Roger--yes--your friend Maurice! A miserable
wretch!--he has deceived and ruined the unhappy child! Oh! what
infamy!--and now--now--"
Her deathly pale face flushed and became purple to the roots of her
hair.
"Now Maria will become a mother!"
At these words the poet gave a cry like some enraged beast; he reeled,
and would have fallen had the table not been near. He sat down on the
edge of it, supporting himself with his hands, completely frozen as if
from a great chill. Louise, overcome with shame, sat in the armchair,
hiding her face in her hands while great tears rolled down between the
fingers of her ragged gloves.
BOOK 4.
CHAPTER XIV. TOO LATE!
It had been more than three months since Maria and Maurice had met
again. One day the young man went to the Louvre to see his favorite
pictures of the painters of the Eighteenth Century. His attention was
attracted by the beautiful hair of a young artist dressed in black, who
was copying one of Rosalba's portraits. It was our pretty pastel artist
whose wonderful locks disturbed all the daubers in the museum, and which
made colorists out of Signol's pupils themselves. Maurice approached the
copyist, and then both exclaimed at once:
"Mademoiselle Maria!"
"Monsieur Maurice!"
She had recognized him so quickly and with such a charming smile, she
had not, then, forgotten him? When he used to visit Pere Gerard he had
noticed that she was not displeased with him; but after such a long
time, at first sight, to obtain such a greeting, such a delighted
exclamation--it was flattering!
The young man standing by her easel, with his hat off, so graceful
and elegant in his well-cut garments, began to talk with her.
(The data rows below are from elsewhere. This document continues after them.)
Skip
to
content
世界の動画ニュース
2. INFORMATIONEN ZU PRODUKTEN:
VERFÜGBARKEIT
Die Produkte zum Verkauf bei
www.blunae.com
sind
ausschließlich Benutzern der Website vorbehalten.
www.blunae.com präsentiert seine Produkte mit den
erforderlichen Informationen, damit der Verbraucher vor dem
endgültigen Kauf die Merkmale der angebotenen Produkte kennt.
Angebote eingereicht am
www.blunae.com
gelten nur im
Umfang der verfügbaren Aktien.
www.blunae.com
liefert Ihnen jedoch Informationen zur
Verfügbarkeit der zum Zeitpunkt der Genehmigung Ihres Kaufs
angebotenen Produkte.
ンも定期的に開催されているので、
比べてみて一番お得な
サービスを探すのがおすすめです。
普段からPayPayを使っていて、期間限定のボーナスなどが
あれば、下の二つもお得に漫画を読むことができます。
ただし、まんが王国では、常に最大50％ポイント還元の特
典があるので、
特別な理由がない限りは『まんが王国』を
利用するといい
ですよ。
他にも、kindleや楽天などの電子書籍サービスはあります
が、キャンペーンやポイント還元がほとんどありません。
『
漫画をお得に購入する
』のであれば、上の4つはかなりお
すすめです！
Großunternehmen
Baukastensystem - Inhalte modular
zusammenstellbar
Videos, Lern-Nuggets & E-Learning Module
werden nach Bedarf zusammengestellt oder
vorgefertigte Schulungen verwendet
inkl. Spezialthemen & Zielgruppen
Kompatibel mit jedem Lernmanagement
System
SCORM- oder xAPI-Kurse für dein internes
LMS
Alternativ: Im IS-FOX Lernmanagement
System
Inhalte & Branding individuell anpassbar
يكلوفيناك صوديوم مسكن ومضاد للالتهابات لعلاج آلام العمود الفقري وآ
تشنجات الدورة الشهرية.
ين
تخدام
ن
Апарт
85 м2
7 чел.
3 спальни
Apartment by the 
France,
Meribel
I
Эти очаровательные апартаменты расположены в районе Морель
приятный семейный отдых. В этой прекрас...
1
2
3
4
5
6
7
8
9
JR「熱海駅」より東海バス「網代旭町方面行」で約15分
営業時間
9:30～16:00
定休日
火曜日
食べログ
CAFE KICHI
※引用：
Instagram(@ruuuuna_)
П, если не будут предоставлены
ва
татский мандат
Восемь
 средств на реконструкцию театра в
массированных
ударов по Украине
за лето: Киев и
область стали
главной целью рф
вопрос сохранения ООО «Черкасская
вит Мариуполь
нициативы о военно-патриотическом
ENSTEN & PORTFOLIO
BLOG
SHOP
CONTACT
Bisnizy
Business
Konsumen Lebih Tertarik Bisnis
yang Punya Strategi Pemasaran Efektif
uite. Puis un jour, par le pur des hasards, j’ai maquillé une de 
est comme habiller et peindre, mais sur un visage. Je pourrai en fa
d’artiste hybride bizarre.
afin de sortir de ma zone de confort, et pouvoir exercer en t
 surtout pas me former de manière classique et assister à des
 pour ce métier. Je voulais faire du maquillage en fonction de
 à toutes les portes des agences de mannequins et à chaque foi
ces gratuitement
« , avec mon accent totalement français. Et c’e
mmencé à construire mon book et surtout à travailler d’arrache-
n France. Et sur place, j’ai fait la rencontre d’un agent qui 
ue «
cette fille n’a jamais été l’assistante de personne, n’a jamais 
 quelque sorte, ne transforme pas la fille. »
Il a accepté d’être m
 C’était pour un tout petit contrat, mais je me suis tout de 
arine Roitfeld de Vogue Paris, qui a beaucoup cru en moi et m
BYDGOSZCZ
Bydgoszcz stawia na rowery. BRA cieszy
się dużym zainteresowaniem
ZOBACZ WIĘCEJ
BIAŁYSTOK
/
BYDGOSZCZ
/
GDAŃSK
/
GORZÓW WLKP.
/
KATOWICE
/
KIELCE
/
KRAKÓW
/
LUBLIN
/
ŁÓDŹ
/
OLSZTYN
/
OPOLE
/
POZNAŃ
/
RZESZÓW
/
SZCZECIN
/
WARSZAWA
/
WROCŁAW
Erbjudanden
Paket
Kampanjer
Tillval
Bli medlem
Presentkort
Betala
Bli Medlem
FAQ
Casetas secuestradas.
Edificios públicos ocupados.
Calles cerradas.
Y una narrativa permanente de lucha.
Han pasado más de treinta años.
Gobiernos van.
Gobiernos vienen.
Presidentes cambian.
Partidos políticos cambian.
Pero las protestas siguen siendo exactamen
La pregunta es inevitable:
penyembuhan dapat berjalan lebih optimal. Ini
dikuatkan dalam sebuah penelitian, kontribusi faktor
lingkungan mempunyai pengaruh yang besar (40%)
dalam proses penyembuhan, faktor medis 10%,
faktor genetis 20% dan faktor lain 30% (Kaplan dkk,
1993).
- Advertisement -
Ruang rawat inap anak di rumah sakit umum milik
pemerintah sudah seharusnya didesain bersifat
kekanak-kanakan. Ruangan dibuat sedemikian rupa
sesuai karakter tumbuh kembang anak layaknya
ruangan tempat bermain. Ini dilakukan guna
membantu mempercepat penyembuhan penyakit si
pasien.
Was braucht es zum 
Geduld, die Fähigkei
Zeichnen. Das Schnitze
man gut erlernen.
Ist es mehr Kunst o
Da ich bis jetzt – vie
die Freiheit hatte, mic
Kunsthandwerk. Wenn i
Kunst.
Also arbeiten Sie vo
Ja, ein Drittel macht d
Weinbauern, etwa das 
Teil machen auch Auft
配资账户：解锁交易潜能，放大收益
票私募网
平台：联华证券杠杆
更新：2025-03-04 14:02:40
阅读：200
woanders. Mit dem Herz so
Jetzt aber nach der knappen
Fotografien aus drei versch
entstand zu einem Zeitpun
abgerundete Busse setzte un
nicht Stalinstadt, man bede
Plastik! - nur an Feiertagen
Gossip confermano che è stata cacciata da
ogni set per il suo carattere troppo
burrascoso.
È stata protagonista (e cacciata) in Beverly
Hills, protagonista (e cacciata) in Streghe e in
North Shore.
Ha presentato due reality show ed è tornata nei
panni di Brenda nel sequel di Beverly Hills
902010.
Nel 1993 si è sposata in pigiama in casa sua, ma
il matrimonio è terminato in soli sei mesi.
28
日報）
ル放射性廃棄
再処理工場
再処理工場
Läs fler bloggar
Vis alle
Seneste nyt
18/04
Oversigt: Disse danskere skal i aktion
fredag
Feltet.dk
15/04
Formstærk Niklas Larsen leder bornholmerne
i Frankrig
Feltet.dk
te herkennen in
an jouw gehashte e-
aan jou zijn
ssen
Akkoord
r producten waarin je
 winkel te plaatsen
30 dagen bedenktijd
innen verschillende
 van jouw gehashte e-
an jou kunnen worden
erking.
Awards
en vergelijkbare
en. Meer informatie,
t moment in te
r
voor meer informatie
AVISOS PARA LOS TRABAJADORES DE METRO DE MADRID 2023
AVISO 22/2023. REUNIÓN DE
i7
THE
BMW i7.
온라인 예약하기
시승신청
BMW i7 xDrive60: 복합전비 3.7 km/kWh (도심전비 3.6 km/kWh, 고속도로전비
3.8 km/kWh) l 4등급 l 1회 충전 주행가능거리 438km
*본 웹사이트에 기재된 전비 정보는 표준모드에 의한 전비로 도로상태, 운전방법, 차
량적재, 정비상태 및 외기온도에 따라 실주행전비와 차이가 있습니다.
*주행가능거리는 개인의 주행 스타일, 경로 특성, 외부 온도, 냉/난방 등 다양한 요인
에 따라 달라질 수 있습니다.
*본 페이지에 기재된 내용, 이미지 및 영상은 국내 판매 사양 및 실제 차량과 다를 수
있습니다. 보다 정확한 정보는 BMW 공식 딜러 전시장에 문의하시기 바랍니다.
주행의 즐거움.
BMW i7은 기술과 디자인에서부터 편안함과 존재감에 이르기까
He spoke
first, in becoming and proper terms, of her father's death; inquired for
her mother and sister, congratulated himself upon having been recognized
thus, and then yielding to his bold custom, he added:
"As to myself, I hesitated at first. You have grown still more beautiful
in two years."
As she blushed, he continued, in a joking way, which excused his
audacity:
"Amedee told me that you had become delicious, but now I hardly dare ask
him for news of you. Ever since you have lived at Montmartre--and I know
that he sees you every Sunday--he has never offered to take me with him
to pay my respects. Upon my word of honor, Mademoiselle Maria, I believe
that he is in love with you and as jealous as a Turk."